**Exercise directions**.
Reproduce the records below with every occurrence of "Подробнее" replaced by "Читать далее". Leave all other text unchanged.

- - - - - - -

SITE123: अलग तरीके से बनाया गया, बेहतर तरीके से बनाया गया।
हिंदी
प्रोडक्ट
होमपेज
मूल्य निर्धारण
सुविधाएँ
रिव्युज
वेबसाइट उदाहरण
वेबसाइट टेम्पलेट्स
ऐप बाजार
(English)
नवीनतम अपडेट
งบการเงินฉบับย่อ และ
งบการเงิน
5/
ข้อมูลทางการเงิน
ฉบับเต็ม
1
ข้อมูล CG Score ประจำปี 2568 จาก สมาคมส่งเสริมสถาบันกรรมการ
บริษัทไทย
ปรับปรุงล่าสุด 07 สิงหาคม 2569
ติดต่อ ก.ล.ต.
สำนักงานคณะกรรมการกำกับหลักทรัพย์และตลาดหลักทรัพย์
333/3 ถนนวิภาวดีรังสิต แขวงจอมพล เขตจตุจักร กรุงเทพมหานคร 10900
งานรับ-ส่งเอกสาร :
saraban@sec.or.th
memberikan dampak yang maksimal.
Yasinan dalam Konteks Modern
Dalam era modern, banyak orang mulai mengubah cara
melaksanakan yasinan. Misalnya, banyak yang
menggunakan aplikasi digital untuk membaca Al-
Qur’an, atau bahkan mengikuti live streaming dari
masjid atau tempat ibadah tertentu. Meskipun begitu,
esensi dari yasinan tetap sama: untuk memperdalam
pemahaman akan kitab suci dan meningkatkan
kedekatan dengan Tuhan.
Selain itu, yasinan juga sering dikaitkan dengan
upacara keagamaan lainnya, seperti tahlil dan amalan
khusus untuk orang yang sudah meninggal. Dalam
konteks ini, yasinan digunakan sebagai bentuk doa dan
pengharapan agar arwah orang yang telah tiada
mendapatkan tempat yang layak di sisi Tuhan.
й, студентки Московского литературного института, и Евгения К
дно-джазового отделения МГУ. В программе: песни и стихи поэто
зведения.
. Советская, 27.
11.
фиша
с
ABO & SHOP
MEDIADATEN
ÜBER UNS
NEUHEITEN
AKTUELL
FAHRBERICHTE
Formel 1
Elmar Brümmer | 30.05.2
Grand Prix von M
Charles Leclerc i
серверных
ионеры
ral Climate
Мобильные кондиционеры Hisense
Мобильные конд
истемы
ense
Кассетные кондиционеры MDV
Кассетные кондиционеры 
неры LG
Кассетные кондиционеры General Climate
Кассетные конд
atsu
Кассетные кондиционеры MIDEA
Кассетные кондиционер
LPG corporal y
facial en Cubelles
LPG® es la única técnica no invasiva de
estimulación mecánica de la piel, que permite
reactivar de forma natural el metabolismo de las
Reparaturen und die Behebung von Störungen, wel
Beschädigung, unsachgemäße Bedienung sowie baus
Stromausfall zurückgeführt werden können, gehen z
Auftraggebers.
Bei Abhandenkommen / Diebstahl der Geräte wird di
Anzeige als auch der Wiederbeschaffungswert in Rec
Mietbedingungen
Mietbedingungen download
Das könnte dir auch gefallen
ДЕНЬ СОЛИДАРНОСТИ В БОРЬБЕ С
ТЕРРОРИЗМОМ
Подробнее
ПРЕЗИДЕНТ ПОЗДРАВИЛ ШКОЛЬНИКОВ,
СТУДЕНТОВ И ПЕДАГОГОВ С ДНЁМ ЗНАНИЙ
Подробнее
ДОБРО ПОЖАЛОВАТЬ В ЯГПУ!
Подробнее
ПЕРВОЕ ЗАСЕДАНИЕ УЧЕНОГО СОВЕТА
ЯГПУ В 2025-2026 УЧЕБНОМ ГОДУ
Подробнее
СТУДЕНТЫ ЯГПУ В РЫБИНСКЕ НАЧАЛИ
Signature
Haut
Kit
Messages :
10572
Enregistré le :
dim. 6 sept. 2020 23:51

- - - - - - -

**Result of this exercise**.
SITE123: अलग तरीके से बनाया गया, बेहतर तरीके से बनाया गया।
हिंदी
प्रोडक्ट
होमपेज
मूल्य निर्धारण
सुविधाएँ
रिव्युज
वेबसाइट उदाहरण
वेबसाइट टेम्पलेट्स
ऐप बाजार
(English)
नवीनतम अपडेट
งบการเงินฉบับย่อ และ
งบการเงิน
5/
ข้อมูลทางการเงิน
ฉบับเต็ม
1
ข้อมูล CG Score ประจำปี 2568 จาก สมาคมส่งเสริมสถาบันกรรมการ
บริษัทไทย
ปรับปรุงล่าสุด 07 สิงหาคม 2569
ติดต่อ ก.ล.ต.
สำนักงานคณะกรรมการกำกับหลักทรัพย์และตลาดหลักทรัพย์
333/3 ถนนวิภาวดีรังสิต แขวงจอมพล เขตจตุจักร กรุงเทพมหานคร 10900
งานรับ-ส่งเอกสาร :
saraban@sec.or.th
memberikan dampak yang maksimal.
Yasinan dalam Konteks Modern
Dalam era modern, banyak orang mulai mengubah cara
melaksanakan yasinan. Misalnya, banyak yang
menggunakan aplikasi digital untuk membaca Al-
Qur’an, atau bahkan mengikuti live streaming dari
masjid atau tempat ibadah tertentu. Meskipun begitu,
esensi dari yasinan tetap sama: untuk memperdalam
pemahaman akan kitab suci dan meningkatkan
kedekatan dengan Tuhan.
Selain itu, yasinan juga sering dikaitkan dengan
upacara keagamaan lainnya, seperti tahlil dan amalan
khusus untuk orang yang sudah meninggal. Dalam
konteks ini, yasinan digunakan sebagai bentuk doa dan
pengharapan agar arwah orang yang telah tiada
mendapatkan tempat yang layak di sisi Tuhan.
й, студентки Московского литературного института, и Евгения К
дно-джазового отделения МГУ. В программе: песни и стихи поэто
зведения.
. Советская, 27.
11.
фиша
с
ABO & SHOP
MEDIADATEN
ÜBER UNS
NEUHEITEN
AKTUELL
FAHRBERICHTE
Formel 1
Elmar Brümmer | 30.05.2
Grand Prix von M
Charles Leclerc i
серверных
ионеры
ral Climate
Мобильные кондиционеры Hisense
Мобильные конд
истемы
ense
Кассетные кондиционеры MDV
Кассетные кондиционеры 
неры LG
Кассетные кондиционеры General Climate
Кассетные конд
atsu
Кассетные кондиционеры MIDEA
Кассетные кондиционер
LPG corporal y
facial en Cubelles
LPG® es la única técnica no invasiva de
estimulación mecánica de la piel, que permite
reactivar de forma natural el metabolismo de las
Reparaturen und die Behebung von Störungen, wel
Beschädigung, unsachgemäße Bedienung sowie baus
Stromausfall zurückgeführt werden können, gehen z
Auftraggebers.
Bei Abhandenkommen / Diebstahl der Geräte wird di
Anzeige als auch der Wiederbeschaffungswert in Rec
Mietbedingungen
Mietbedingungen download
Das könnte dir auch gefallen
ДЕНЬ СОЛИДАРНОСТИ В БОРЬБЕ С
ТЕРРОРИЗМОМ
Читать далее
ПРЕЗИДЕНТ ПОЗДРАВИЛ ШКОЛЬНИКОВ,
СТУДЕНТОВ И ПЕДАГОГОВ С ДНЁМ ЗНАНИЙ
Читать далее
ДОБРО ПОЖАЛОВАТЬ В ЯГПУ!
Читать далее
ПЕРВОЕ ЗАСЕДАНИЕ УЧЕНОГО СОВЕТА
ЯГПУ В 2025-2026 УЧЕБНОМ ГОДУ
Читать далее
СТУДЕНТЫ ЯГПУ В РЫБИНСКЕ НАЧАЛИ
Signature
Haut
Kit
Messages :
10572
Enregistré le :
dim. 6 sept. 2020 23:51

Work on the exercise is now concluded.